[Collected data entries]
□ □ □ □ □ □ □
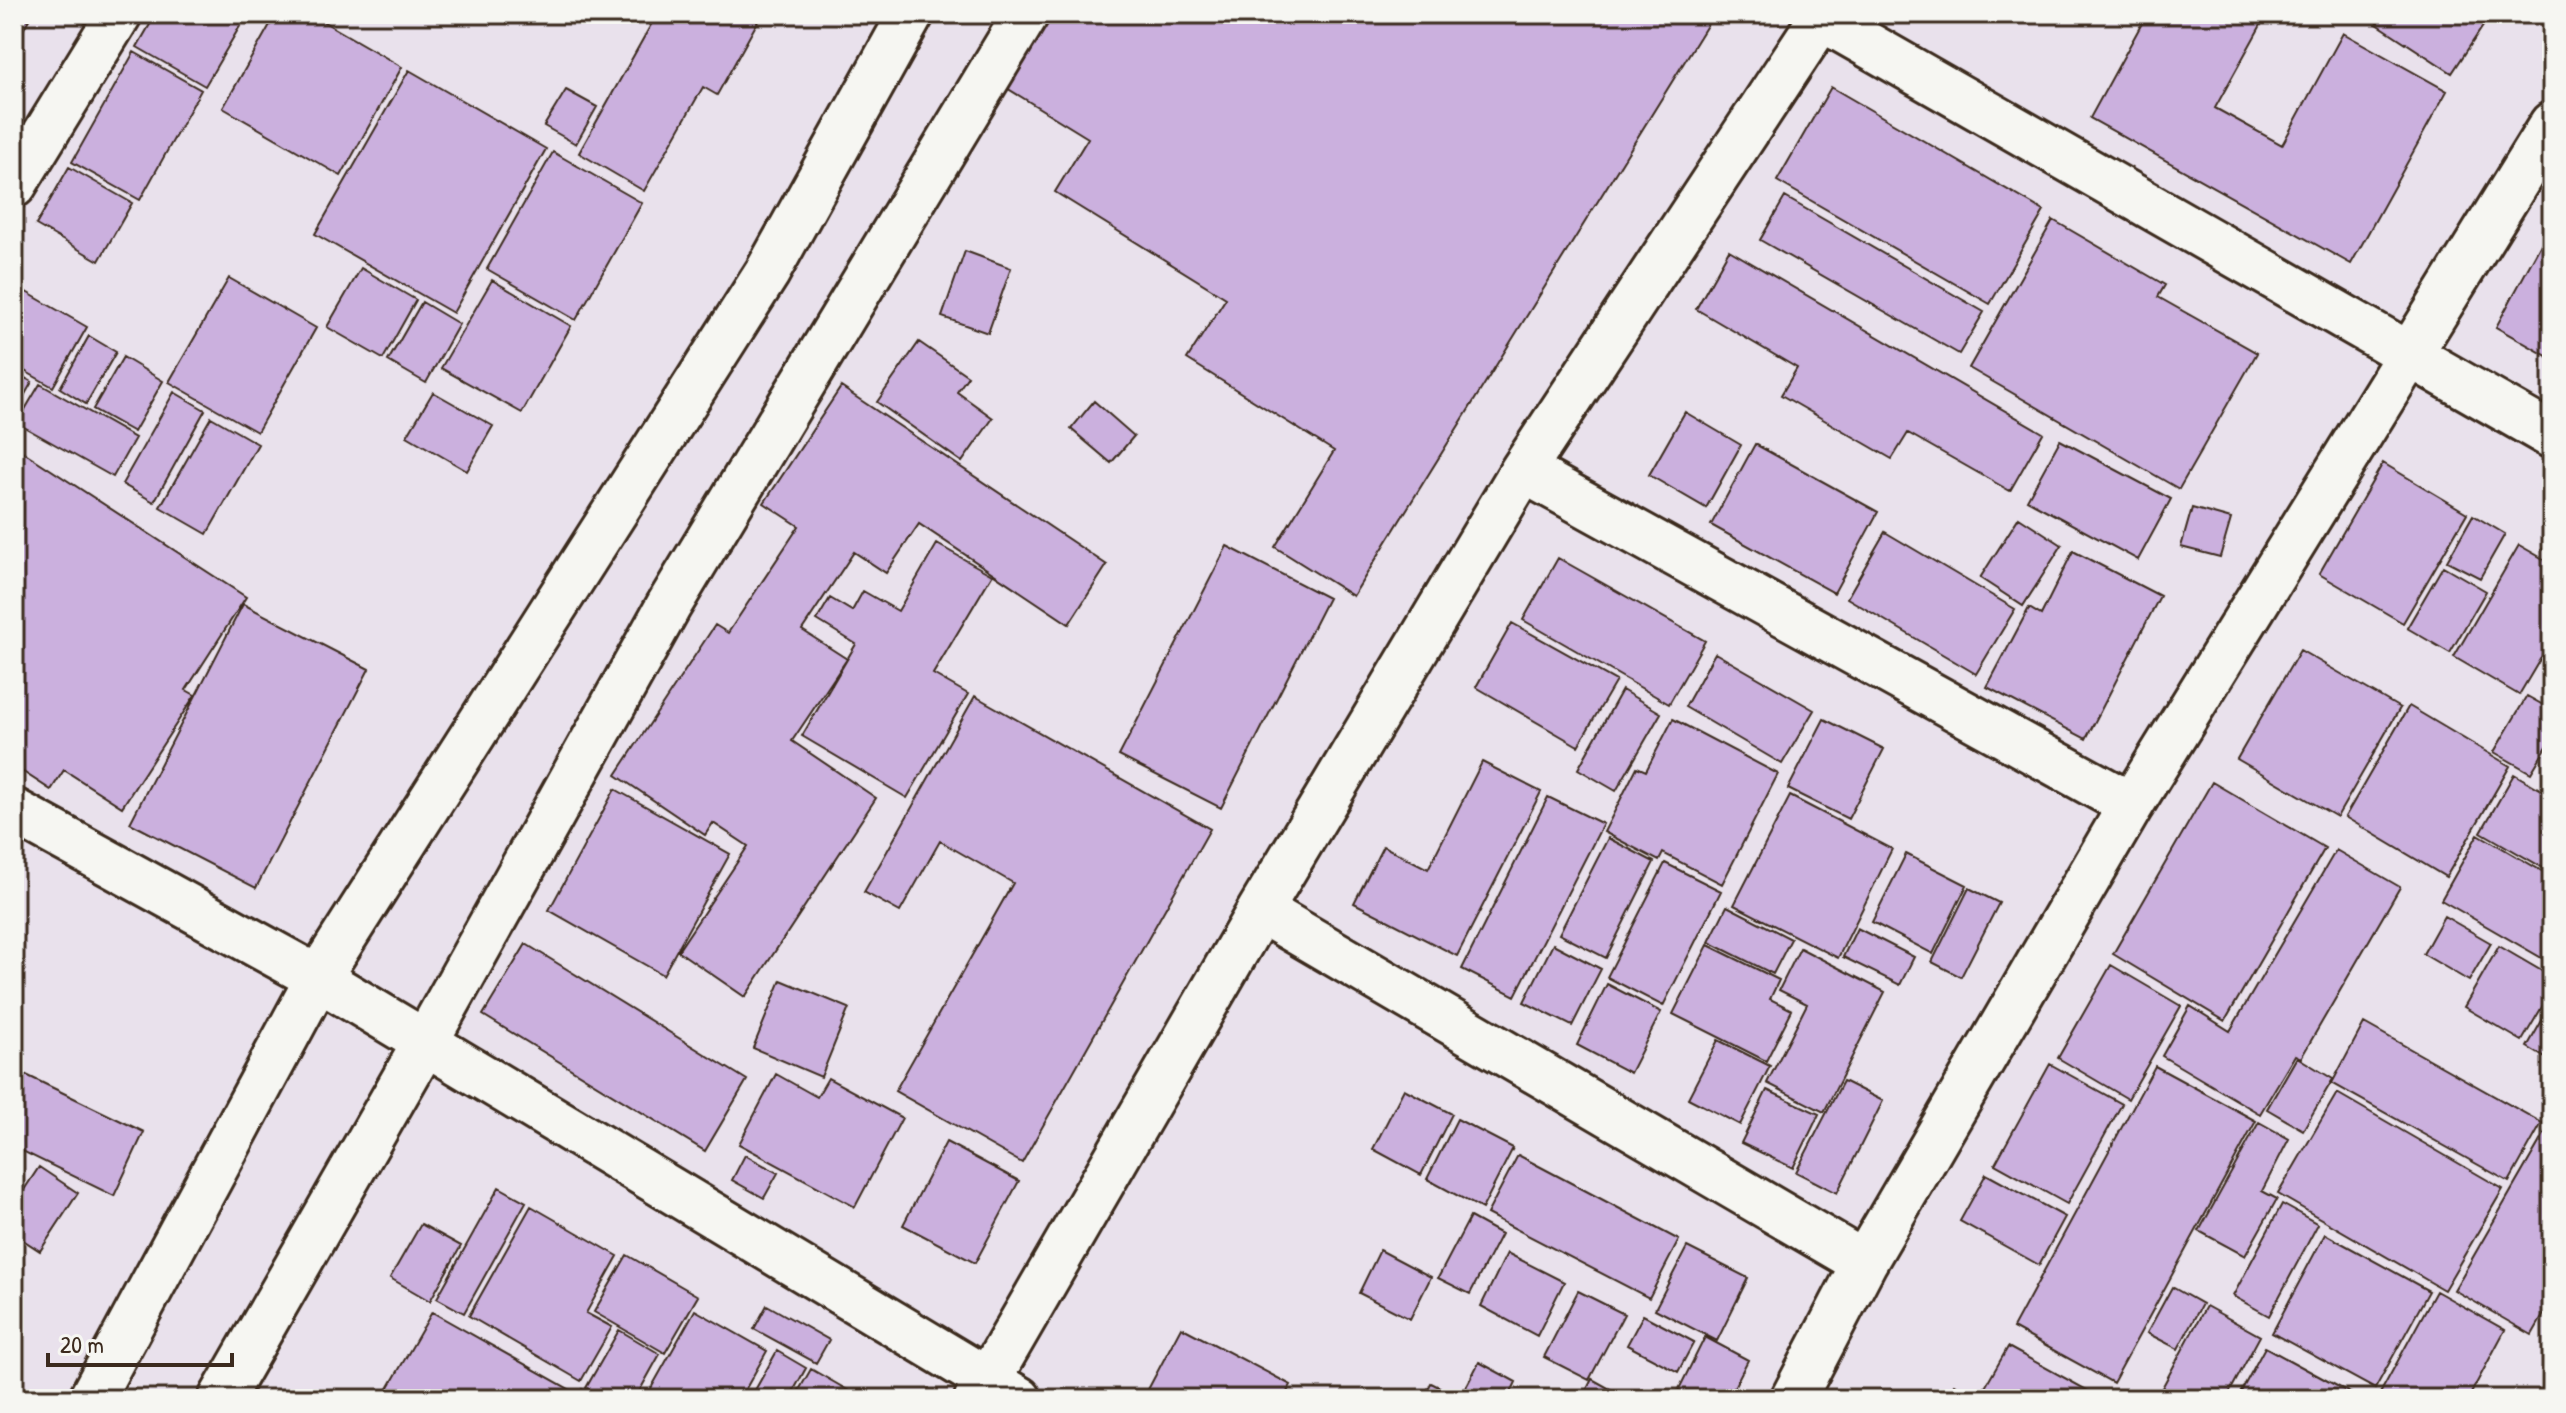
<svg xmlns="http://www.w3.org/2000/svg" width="2566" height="1413" font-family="'Patrick Hand',sans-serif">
<rect width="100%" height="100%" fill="#f6f6f2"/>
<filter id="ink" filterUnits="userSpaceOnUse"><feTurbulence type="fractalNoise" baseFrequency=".0125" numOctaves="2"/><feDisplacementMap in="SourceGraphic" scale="16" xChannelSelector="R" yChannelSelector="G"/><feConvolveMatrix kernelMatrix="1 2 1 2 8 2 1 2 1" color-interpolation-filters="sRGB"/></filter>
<g filter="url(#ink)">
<path fill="#e9e1ec" d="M 14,14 L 2552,14 L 2552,1399 L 14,1399 Z"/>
<path fill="#cbb0de" stroke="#3b2a1e" stroke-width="2" d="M 14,14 L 32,14 L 14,46 Z
M 156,14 L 231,14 L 243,21 L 205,86 L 137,47 Z
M 276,14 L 310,14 L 402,67 L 341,176 L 223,108 Z
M 657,14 L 762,14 L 717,95 L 703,87 L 644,191 L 579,153 Z
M 1039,14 L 1714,14 L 1353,596 L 1275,547 L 1334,451 L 1187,359 L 1226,298 L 1055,192 L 1088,138 L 997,82 Z
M 2147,14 L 2267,14 L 2215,108 L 2282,145 L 2343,33 L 2447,91 L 2351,264 L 2090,118 Z
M 2383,14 L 2491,14 L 2452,73 L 2377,24 Z
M 134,52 L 201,90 L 140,200 L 72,162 Z
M 409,70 L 546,149 L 453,313 L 315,234 Z
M 1831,87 L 2044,211 L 1990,304 L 1777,181 Z
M 566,90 L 597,107 L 576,144 L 544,126 Z
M 553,152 L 642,203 L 576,320 L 487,269 Z
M 69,167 L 132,203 L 99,261 L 36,225 Z
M 1785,197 L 1984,312 L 1959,354 L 1760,240 Z
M 2053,220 L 2165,285 L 2158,297 L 2257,353 L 2179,489 L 1969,368 Z
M 2552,224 L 2552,359 L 2496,327 Z
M 1729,250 L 2043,433 L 2010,491 L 1908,433 L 1892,459 L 1781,395 L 1797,368 L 1696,309 Z
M 965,251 L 1011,268 L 988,333 L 942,317 Z
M 361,268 L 416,300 L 383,359 L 327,327 Z
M 229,278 L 316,328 L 257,432 L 169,382 Z
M 492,280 L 571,326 L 522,413 L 441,368 Z
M 14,285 L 87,327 L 53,387 L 14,365 Z
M 422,302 L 459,324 L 426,383 L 388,361 Z
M 89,336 L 116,352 L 86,404 L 60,388 Z
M 919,342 L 968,376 L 957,392 L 993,418 L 962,462 L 877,402 Z
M 123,357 L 163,381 L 134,432 L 93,409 Z
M 14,372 L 32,382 L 14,414 Z
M 40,384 L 135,438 L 113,477 L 17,423 Z
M 841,387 L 1107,565 L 1069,624 L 919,524 L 886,573 L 854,552 L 802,630 L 847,659 L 792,741 L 876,798 L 745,997 L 678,951 L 748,846 L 713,823 L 705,835 L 616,775 L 715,625 L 728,633 L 799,526 L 764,503 Z
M 174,392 L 205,410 L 154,502 L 122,484 Z
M 433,392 L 493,426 L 467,471 L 407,436 Z
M 1094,401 L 1134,436 L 1111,463 L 1071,429 Z
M 1685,412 L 1741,445 L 1706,508 L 1649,475 Z
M 211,417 L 258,444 L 207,534 L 160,507 Z
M 2060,440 L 2171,499 L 2138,560 L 2027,500 Z
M 1755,444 L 1878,512 L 1834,593 L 1711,525 Z
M 16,447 L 246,597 L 186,690 L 195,695 L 122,807 L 64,770 L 51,790 L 14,766 Z
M 2383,463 L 2467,513 L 2403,623 L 2319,574 Z
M 2192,508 L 2231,519 L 2220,557 L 2181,547 Z
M 2473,515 L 2505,534 L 2480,578 L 2447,561 Z
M 2019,517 L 2062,545 L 2023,606 L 1980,578 Z
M 1885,532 L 2015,609 L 1976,674 L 1847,598 Z
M 2552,534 L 2552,555 L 2543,549 Z
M 937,544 L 992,575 L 933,674 L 968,694 L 907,798 L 802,736 L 856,644 L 817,620 L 830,598 L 852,611 L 863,591 L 898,611 Z
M 2519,545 L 2552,564 L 2552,639 L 2519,695 L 2454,657 Z
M 1227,546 L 1328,598 L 1221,808 L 1119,756 Z
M 2073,551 L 2160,596 L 2086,739 L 1987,687 L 2029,608 L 2041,615 Z
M 1558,558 L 1705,641 L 1669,704 L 1523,620 Z
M 2443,566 L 2486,591 L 2450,653 L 2407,628 Z
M 243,604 L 369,669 L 256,888 L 130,823 Z
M 1512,623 L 1616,681 L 1578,746 L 1476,687 Z
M 2300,650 L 2400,708 L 2337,817 L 2237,759 Z
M 1715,653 L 1814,710 L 1782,764 L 1685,707 Z
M 1622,690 L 1661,713 L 1616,791 L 1578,769 Z
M 975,696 L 1210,829 L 1022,1163 L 895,1091 L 1013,883 L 940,841 L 900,912 L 864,892 Z
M 2527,696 L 2552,710 L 2552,738 L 2531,773 L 2494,752 Z
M 2409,706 L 2510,766 L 2446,877 L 2345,817 Z
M 1673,719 L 1778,774 L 1722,884 L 1663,853 L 1659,861 L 1604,832 L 1637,767 L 1646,771 Z
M 1824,719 L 1884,749 L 1848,819 L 1788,789 Z
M 1482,762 L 1541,792 L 1457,956 L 1354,903 L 1383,846 L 1428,869 Z
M 2514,774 L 2552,796 L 2552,873 L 2481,832 Z
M 2212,782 L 2325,848 L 2225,1021 L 2113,954 Z
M 615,789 L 730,854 L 663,975 L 549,910 Z
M 1790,796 L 1892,849 L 1838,958 L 1734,905 Z
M 1548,797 L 1603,824 L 1515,996 L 1462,969 Z
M 2478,834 L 2552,877 L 2552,964 L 2441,900 Z
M 1608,838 L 1654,862 L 1606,958 L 1559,934 Z
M 2336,850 L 2400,887 L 2301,1058 L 2295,1055 L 2260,1114 L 2162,1056 L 2190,1006 L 2230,1031 Z
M 1906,854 L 1967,885 L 1933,954 L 1872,922 Z
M 1665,863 L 1721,891 L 1663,1006 L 1607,977 Z
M 1969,888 L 1999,903 L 1961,977 L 1932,962 Z
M 1727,906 L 1791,939 L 1773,974 L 1709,942 Z
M 2444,916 L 2491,943 L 2469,981 L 2423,954 Z
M 1857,928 L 1914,957 L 1900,985 L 1843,957 Z
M 526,944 L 747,1080 L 705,1151 L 483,1015 Z
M 1553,944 L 1601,969 L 1572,1026 L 1524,1002 Z
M 1708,945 L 1779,980 L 1770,999 L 1792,1010 L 1766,1061 L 1673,1014 Z
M 2499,946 L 2552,977 L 2552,990 L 2522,1041 L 2464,1007 Z
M 1800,948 L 1885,992 L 1824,1112 L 1767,1083 L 1807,1004 L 1779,990 Z
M 2111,965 L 2181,1006 L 2128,1099 L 2058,1058 Z
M 781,980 L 849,1008 L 821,1077 L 753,1048 Z
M 1607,984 L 1661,1012 L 1630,1073 L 1577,1045 Z
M 2552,1003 L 2552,1062 L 2527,1047 Z
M 2364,1023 L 2542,1123 L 2509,1182 L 2332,1083 Z
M 1718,1040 L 1770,1066 L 1740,1125 L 1688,1098 Z
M 2297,1057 L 2333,1079 L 2303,1130 L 2267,1109 Z
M 2050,1064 L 2122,1104 L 2067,1204 L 1995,1164 Z
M 2155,1066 L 2256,1121 L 2113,1383 L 2013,1328 Z
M 18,1071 L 144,1132 L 114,1196 L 14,1147 L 14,1080 Z
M 776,1074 L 817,1097 L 828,1078 L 902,1118 L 855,1207 L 739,1144 Z
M 1843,1081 L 1883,1101 L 1837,1193 L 1796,1172 Z
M 1404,1089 L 1452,1114 L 1421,1175 L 1373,1149 Z
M 1767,1090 L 1819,1114 L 1793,1168 L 1741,1143 Z
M 2337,1093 L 2503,1189 L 2444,1290 L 2278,1194 Z
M 1457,1119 L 1513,1148 L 1482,1209 L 1427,1179 Z
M 2259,1122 L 2289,1139 L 2262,1191 L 2277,1199 L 2245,1256 L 2199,1231 Z
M 2547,1129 L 2552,1132 L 2552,1300 L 2532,1335 L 2454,1290 Z
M 946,1142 L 1019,1181 L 975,1263 L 903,1225 Z
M 745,1155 L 778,1173 L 764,1198 L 732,1180 Z
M 1518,1155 L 1679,1240 L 1649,1298 L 1487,1214 Z
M 39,1167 L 78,1193 L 40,1251 L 14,1234 L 14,1205 Z
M 1986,1174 L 2065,1217 L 2039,1265 L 1960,1221 Z
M 499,1187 L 526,1202 L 464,1313 L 437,1298 Z
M 2282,1204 L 2318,1224 L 2269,1316 L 2233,1296 Z
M 531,1206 L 618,1256 L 586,1313 L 612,1327 L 581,1381 L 469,1316 Z
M 1470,1217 L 1501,1234 L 1470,1294 L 1438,1278 Z
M 421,1224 L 461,1246 L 430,1301 L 390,1278 Z
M 2325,1234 L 2429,1291 L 2375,1389 L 2272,1333 Z
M 1687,1247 L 1748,1278 L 1717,1341 L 1655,1309 Z
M 1380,1250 L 1431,1277 L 1410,1319 L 1359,1293 Z
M 1507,1253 L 1564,1282 L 1537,1336 L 1481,1306 Z
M 627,1255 L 698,1296 L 665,1353 L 594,1312 Z
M 2172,1287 L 2202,1304 L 2178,1349 L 2147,1333 Z
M 1578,1291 L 1624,1314 L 1589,1380 L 1544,1357 Z
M 2436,1291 L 2505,1330 L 2468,1399 L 2377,1399 Z
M 767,1305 L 829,1340 L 816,1363 L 754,1329 Z
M 2206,1306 L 2260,1336 L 2226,1399 L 2156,1399 Z
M 695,1310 L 767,1351 L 740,1399 L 645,1399 Z
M 432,1312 L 574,1392 L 570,1399 L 382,1399 Z
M 1643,1315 L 1694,1342 L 1678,1372 L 1627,1345 Z
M 1181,1327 L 1291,1385 L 1283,1399 L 1143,1399 Z
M 619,1330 L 660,1354 L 635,1399 L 605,1399 L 586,1388 Z
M 1705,1337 L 1748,1360 L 1728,1399 L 1674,1399 Z
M 2008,1347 L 2103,1399 L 1946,1399 L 1954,1384 L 1979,1398 Z
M 2265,1347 L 2361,1399 L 2237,1399 Z
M 777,1351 L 806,1368 L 789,1399 L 750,1399 Z
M 1479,1362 L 1516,1382 L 1508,1399 L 1480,1399 L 1464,1391 Z
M 811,1369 L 863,1399 L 794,1399 Z
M 1592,1379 L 1623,1396 L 1621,1399 L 1582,1399 Z
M 1431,1383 L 1463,1399 L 1423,1399 Z
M 582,1389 L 600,1399 L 576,1399 Z"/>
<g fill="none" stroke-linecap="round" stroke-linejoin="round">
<defs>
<path id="minor" d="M 1821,18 L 2552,436
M 14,185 L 119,14
M 1523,470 L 2131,805
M 14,811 L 318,978 L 1019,1399
M 1260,910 L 1864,1263
M 91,1399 L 318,978 L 767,273 L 911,14
M 221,1399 L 425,1043 L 669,605 L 1026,14
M 977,1399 L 1260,910 L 1523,470 L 1824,14
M 1793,1399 L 1864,1263 L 2131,805 L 2552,124"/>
</defs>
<use href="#minor" stroke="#3b2a1e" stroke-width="50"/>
<use href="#minor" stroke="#f6f6f2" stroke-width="44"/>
</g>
</g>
<rect width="2566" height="1413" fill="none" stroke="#f6f6f2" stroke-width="48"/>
<rect x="24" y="24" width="2518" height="1365" fill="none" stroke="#3b2a1e" stroke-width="3" filter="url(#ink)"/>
<path d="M48 1353v12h184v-12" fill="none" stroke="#3b2a1e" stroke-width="4"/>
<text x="60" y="1353" font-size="24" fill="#3b2a1e" stroke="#f6f6f2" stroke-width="6" paint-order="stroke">20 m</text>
</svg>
□ □ □ □ □ □ □
| What is expected |
The answer consists of the line holding "M 1431,1383 L 1463,1399 L 1423,1399 Z" and every line after it up to the end of the records, word for word.

| Solution for this problem |
M 1431,1383 L 1463,1399 L 1423,1399 Z
M 582,1389 L 600,1399 L 576,1399 Z"/>
<g fill="none" stroke-linecap="round" stroke-linejoin="round">
<defs>
<path id="minor" d="M 1821,18 L 2552,436
M 14,185 L 119,14
M 1523,470 L 2131,805
M 14,811 L 318,978 L 1019,1399
M 1260,910 L 1864,1263
M 91,1399 L 318,978 L 767,273 L 911,14
M 221,1399 L 425,1043 L 669,605 L 1026,14
M 977,1399 L 1260,910 L 1523,470 L 1824,14
M 1793,1399 L 1864,1263 L 2131,805 L 2552,124"/>
</defs>
<use href="#minor" stroke="#3b2a1e" stroke-width="50"/>
<use href="#minor" stroke="#f6f6f2" stroke-width="44"/>
</g>
</g>
<rect width="2566" height="1413" fill="none" stroke="#f6f6f2" stroke-width="48"/>
<rect x="24" y="24" width="2518" height="1365" fill="none" stroke="#3b2a1e" stroke-width="3" filter="url(#ink)"/>
<path d="M48 1353v12h184v-12" fill="none" stroke="#3b2a1e" stroke-width="4"/>
<text x="60" y="1353" font-size="24" fill="#3b2a1e" stroke="#f6f6f2" stroke-width="6" paint-order="stroke">20 m</text>
</svg>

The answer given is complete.